Wiring multiple HX711

Hello,

I am at the very beginning of multiple load cells project, and I have found this library to work with it, but I don't really understand how to wire multiple HX711, there is an instruction for this but still, I don't really get it:

"Connect all HX711 units to share a single clock line, and plug each data line from the HX711 to a different pin on the Arduino"

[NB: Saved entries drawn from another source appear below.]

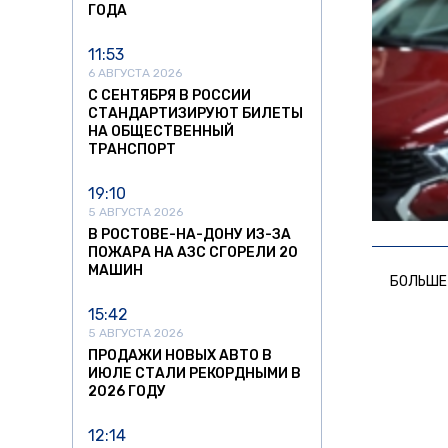
ГОДА
11:53
6 АВГУСТА 2026
С СЕНТЯБРЯ В РОССИИ
СТАНДАРТИЗИРУЮТ БИЛЕТЫ
НА ОБЩЕСТВЕННЫЙ
ТРАНСПОРТ
19:10
5 АВГУСТА 2026
В РОСТОВЕ-НА-ДОНУ ИЗ-ЗА
ПОЖАРА НА АЗС СГОРЕЛИ 20
МАШИН
БОЛЬШЕ
15:42
5 АВГУСТА 2026
ПРОДАЖИ НОВЫХ АВТО В
ИЮЛЕ СТАЛИ РЕКОРДНЫМИ В
2026 ГОДУ
12:14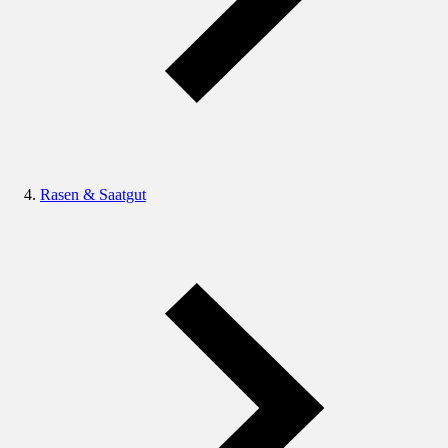
Rasen & Saatgut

Could someone please help me with this, and maybe draw a scheme?

Thanks a lot

Have a look at the example

// Pins to the load cell amp
#define CLK A0 // clock pin to the load cell amp
#define DOUT1 A1 // data pin to the first lca
#define DOUT2 A2 // data pin to the second lca
#define DOUT3 A3 // data pin to the third lca

and at the data sheet of the HX711. I found one with Google (and there is a link on the Github page). On the first page you can see a block diagram. There are two pins DOUT and PD_SCK and a bracket saying To/From MCU.

As the text says connect all clock to single line. In the source code above that is A0. Connect this to PD_SCK of all of your HX711.

Arduino pin A0 -> first HX711 pin PDSCK
Arduino pin A0 -> second HX711 pin PDSCK
Arduino pin A0 -> third HX711 pin PDSCK

Then connect the DOUT pins separately

Arduino pin A1 -> first HX711 pin DOUT
Arduino pin A2 -> second HX711 pin DOUT
Arduino pin A3 -> third HX711 pin DOUT

Because all three HX711 have the same clock signal they will all do the same thing at the same time. The Arduino will read and write to each of them using the data pins (DOUT).

Hope this helps. :slight_smile:

It's a synchronous serial interface.

Assume you're trying to read data from the device. You're ready to read the next bit of data but the device doesn't know that yet. So you send a pulse on the "clock" line to let it know to set the output to high or low so you can read it. Some specific time after setting the clock, you read the data line and save away that value as one bit of a byte.

The clock doesn't have to be consistent. You could send 8 pulses in a microsecond or maybe wait several milliseconds between pulse 2 and 3. The device doesn't care. It just waits for those pulses.

Asynchronous serial is what we're more used to. The basic Serial connection on every Arduino is asynchronous. There's no separate clock wire. The receiver must detect the initial "start bit" on the data wire and start counting off time to make 8 samples. Those 8 samples become the 8 bits of a byte. If the receiver has something important to do between bit 2 and 3, then it is lost. It can never recover what that data was supposed to be because it wasn't listening to bit 3.

This is why regular Serial always has a baud rate. It always has a speed that must be identical for sender and receiver.

I looked at that HX711 library last year. It is great to use if you don't have a lot of spare pins available. It is also faster, since you can download all your sensors at the same time. I did not use it for my project with 4 strain gauges because I had enough pins and enough speed. (80Hz is pretty slow. If you can't read 4 of these chips in 12.5ms then you have bigger problems.)